[Taxacom] Seed plants of Fiji
Karl Magnacca
kmagnacca at alumni.wesleyan.edu
Thu Nov 16 13:06:43 CST 2006
On Thu, November 16, 2006 8:30 am, John Grehan wrote:
> Thank you for the clarification of your perspective. I can see that it
> is the traditional view that geological theory (i.e. interpretation of
> the evidence) determines biogeographic theory.
To a certain extent, it does. If you have a barrier that cannot be easily
crossed by the organism in question, and there is no evidence that it did
not exist at some time in the past (especially if there *is* evidence that
it has always existed), then until you come up with contradictory evidence
the conclusion is that the organisms dispersed across the barrier.
> You say "there is no
> evidence at all that the Hawaiian Islands have been anything other than
> always isolated". One would need to ask what "evidence" you would
> require. If you are looking only for the presence, for example, of
> continental rock remains, you might never find evidence (although such
> evidence has been found for at least one mid Atlantic ridge island).
*Any* evidence would be enough to have a discussion. So far you keep
saying that there is evidence that the Hawaiian Islands are vicariant but
have given nothing in support.
> If one limits geological 'evidence' to the rocks themselves and the
> accepted interpretations of geologists biogeography will never be a
> science since it cannot independently predict history. As for Hawaii
> there is indeed biogeographic evidence for its biota having been
> inherited in part from an in situ Pacific biota.
Sure, but if you're talking about a biota that is called "Pacific" because
it is composed of species that disperse among the islands, it has nothing
to do with vicariance.
quoting from your reply to Neal:
> For example, the connection between Hawaii and Tahiti may be correlated
> with the geological theory suggesting some of the Hawaiian chain
> originated in the south. But then some would argue that the island
> integration was never close enough to allow direct terrestrial or
> shallow marine transfer. Perhaps so, but the meta-population theory does
> not require that such organisms cannot have the opportunity to move over
> water through their means of dispersal. The vicariism just means that
> the process was local rather than regional.
I think there are two problems with this discussion. First is that you
seem to be using a different definition of "vicariance" than everyone
else. My interpretation of it is that you have one continuous,
interbreeding population (or metapopulation, if you like) that diverges
into separate species when a barrier arises; it does not just mean
short-distance dispersal. Island-hopping, even across an island arc, is
still dispersal because you have a rare event of crossing a pre-existing
barrier to establish a population where there was none before. In some
cases speciation might be considered vicariant if the barrier begins small
and increases to the point that dispersal across it is too rare to
maintain interbreeding, but that depends on the kind of organism and
barrier you're talking about.

#### [Dataset extract]
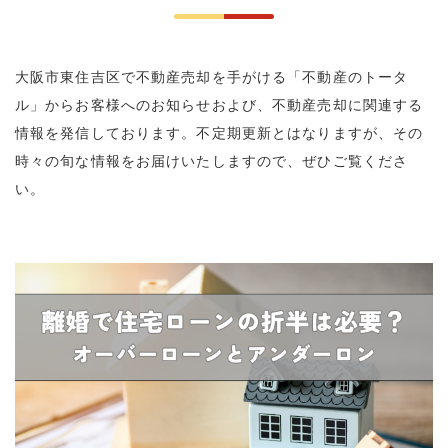
大阪市東住吉区で不動産売却を手がける「不動産のトータ
ル」からお客様へのお知らせおよび、不動産売却に関連する
情報を発信しております。不定期更新とはなりますが、その
時々の旬な情報をお届けいたしますので、ぜひご覧くださ
い。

#### [Task 1]
List every word or phrase that appears inside double quotation marks in the message about vicariance and dispersal.
#### [Task 2]
Copy word for word the passage of the message about vicariance and dispersal starting at "To a certain" and ending at "across the barrier.".

#### [Expected answer 1]
- "there is no evidence at all that the Hawaiian Islands have been anything other than always isolated"
- "evidence"
- "Pacific"
- "vicariance"

#### [Expected answer 2]
To a certain extent, it does. If you have a barrier that cannot be easily
crossed by the organism in question, and there is no evidence that it did
not exist at some time in the past (especially if there *is* evidence that
it has always existed), then until you come up with contradictory evidence
the conclusion is that the organisms dispersed across the barrier.